▶ REQUIREMENT: Give back every line in the records below that has the word "geplant" in it. Case matters, so only count it when the capital and small letters match exactly.

-- DATASET CONTENT follows --

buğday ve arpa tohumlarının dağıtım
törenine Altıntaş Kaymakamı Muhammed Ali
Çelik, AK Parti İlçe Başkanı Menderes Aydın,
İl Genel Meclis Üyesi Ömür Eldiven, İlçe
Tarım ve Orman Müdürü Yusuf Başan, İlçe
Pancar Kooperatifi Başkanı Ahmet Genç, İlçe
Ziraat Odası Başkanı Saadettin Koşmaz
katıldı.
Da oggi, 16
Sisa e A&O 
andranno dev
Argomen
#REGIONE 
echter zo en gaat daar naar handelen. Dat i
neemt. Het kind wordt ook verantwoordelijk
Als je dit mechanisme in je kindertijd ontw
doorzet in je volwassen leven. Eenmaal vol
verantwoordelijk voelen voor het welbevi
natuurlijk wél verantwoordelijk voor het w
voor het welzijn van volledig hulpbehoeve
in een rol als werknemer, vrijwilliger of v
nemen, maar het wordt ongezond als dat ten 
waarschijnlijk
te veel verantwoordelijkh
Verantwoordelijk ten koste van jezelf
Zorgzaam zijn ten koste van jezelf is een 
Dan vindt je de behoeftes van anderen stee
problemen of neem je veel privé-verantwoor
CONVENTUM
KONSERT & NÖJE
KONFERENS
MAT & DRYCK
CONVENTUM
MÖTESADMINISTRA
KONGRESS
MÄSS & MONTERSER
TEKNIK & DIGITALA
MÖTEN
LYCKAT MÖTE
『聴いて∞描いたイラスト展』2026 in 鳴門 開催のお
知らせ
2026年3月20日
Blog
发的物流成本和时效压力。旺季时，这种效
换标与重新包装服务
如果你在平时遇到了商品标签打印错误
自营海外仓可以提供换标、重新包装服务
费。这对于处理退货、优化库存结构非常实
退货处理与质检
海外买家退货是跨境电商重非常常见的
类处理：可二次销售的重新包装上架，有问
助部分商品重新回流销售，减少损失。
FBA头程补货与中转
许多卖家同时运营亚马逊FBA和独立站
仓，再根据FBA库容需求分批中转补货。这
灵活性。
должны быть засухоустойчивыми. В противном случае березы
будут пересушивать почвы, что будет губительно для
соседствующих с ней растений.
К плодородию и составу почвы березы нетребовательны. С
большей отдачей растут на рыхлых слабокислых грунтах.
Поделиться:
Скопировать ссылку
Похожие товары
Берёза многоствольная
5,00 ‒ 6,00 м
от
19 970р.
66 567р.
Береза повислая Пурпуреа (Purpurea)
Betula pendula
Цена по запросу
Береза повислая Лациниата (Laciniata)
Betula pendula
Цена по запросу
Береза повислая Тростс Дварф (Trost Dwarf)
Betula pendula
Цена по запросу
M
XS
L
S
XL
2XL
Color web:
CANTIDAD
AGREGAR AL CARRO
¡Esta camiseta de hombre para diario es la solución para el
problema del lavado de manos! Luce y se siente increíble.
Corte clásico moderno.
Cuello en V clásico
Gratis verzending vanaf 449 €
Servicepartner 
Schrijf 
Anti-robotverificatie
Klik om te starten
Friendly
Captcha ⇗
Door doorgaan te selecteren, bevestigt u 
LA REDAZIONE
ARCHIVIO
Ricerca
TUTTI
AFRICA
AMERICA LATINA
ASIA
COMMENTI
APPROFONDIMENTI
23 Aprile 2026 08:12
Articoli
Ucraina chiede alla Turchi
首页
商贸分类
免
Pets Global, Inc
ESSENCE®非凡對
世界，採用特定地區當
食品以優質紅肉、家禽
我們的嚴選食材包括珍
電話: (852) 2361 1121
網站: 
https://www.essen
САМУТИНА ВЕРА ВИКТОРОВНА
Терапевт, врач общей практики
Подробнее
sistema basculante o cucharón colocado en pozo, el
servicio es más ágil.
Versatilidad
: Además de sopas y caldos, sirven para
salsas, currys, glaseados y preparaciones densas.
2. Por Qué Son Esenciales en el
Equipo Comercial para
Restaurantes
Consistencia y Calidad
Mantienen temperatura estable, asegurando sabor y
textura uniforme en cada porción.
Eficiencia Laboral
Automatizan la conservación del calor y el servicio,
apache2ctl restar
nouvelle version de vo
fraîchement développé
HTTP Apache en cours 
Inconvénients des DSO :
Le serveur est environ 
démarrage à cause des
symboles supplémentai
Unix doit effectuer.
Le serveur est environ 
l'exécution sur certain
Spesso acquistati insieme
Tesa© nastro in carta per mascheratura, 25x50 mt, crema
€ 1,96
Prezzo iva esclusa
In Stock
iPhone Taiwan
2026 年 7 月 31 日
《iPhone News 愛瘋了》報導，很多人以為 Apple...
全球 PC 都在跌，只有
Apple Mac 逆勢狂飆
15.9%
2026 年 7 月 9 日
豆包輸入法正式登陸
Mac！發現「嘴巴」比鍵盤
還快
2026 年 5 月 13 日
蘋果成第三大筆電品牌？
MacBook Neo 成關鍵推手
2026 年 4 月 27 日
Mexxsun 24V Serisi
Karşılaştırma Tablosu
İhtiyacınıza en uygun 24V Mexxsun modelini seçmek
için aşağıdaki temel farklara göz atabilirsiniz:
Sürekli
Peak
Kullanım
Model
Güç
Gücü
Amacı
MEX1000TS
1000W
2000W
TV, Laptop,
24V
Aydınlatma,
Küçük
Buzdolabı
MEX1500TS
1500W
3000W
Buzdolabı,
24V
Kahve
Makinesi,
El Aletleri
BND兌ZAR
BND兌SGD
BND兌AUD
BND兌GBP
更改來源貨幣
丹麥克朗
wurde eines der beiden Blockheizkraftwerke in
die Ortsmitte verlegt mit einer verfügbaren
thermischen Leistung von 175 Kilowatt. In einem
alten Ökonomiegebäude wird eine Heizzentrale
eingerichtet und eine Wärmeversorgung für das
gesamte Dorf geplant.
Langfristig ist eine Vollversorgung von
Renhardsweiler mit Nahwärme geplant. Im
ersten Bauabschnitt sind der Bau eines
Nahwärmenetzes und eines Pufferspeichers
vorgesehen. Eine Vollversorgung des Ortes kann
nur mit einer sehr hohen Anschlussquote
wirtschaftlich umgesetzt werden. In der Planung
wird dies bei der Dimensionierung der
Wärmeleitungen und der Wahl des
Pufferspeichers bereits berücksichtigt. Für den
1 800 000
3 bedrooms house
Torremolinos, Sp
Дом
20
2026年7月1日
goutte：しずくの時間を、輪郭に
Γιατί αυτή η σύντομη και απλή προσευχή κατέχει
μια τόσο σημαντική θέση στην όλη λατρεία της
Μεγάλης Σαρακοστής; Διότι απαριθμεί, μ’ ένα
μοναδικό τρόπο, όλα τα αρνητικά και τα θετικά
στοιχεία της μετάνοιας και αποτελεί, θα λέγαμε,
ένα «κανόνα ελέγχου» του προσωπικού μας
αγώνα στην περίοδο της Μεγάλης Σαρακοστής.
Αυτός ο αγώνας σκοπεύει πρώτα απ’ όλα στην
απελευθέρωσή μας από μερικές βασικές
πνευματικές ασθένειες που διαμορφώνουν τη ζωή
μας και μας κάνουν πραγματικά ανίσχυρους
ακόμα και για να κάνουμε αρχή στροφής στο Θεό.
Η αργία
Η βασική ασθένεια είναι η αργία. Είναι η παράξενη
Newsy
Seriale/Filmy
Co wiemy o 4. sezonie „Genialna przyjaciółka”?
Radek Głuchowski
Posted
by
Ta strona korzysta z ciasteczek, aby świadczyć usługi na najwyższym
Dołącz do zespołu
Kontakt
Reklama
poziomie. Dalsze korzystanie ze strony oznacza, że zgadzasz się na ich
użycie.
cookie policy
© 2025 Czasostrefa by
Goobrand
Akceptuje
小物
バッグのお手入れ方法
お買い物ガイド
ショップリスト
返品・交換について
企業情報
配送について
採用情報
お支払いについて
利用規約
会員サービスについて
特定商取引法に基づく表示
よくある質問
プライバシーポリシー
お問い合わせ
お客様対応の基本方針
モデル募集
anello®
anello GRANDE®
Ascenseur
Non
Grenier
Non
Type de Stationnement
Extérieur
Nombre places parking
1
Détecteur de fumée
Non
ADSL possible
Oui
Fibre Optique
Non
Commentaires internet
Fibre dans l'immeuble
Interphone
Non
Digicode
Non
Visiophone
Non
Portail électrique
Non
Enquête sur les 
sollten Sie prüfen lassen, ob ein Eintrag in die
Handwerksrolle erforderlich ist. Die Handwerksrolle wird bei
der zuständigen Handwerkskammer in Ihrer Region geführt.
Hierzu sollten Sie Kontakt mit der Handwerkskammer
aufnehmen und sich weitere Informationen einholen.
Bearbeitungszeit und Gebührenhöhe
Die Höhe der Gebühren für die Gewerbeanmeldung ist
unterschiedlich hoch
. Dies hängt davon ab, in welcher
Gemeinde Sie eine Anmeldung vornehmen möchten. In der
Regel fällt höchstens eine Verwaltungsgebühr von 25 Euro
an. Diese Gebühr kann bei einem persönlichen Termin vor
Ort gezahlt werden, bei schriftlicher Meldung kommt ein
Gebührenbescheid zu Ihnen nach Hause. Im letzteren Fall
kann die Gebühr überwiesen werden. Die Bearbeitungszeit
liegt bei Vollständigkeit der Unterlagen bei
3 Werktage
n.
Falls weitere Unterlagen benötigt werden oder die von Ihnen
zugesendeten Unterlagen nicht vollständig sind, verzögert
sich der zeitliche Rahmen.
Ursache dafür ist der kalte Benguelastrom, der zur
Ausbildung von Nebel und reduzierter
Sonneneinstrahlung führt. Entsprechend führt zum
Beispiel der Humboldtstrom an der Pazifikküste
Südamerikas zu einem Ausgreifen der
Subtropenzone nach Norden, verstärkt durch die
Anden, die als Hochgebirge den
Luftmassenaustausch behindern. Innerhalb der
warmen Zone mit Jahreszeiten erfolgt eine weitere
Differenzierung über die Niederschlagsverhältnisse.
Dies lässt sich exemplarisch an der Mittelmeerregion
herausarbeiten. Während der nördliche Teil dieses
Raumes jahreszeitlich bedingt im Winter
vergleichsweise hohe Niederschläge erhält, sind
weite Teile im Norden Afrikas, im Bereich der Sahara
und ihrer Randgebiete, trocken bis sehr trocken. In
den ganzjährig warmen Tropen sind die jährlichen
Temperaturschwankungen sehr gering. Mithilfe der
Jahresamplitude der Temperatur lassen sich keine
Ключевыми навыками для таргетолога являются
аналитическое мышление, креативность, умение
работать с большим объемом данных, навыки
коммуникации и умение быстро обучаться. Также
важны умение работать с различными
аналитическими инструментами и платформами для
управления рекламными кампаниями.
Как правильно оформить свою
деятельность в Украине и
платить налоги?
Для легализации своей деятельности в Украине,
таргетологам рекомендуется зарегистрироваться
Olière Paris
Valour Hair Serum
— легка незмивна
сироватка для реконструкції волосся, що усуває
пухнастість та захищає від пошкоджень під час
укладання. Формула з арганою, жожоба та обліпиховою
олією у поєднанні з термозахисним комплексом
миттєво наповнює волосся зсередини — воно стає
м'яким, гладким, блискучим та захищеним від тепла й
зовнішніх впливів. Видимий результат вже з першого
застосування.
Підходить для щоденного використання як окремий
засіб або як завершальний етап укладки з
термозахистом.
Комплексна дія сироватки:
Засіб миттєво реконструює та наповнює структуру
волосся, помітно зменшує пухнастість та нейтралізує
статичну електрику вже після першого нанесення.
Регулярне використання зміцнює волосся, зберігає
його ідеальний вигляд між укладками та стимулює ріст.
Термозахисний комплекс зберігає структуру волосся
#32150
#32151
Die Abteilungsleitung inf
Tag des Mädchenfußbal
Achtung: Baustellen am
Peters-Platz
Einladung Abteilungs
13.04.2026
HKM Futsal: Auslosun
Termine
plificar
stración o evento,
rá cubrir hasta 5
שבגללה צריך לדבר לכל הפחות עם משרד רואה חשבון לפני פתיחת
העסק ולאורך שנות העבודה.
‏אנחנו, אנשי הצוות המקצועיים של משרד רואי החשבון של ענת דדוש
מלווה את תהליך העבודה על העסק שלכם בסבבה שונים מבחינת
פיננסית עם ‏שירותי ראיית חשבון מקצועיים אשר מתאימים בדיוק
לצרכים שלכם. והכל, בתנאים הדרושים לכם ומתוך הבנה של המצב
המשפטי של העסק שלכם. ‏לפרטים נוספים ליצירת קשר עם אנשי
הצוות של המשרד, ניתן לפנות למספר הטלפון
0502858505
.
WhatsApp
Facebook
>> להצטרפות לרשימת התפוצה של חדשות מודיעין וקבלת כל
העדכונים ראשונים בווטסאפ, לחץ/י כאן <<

-- DATASET CONTENT concluded --

▶ TASK RESPONSE:
gesamte Dorf geplant.
Renhardsweiler mit Nahwärme geplant. Im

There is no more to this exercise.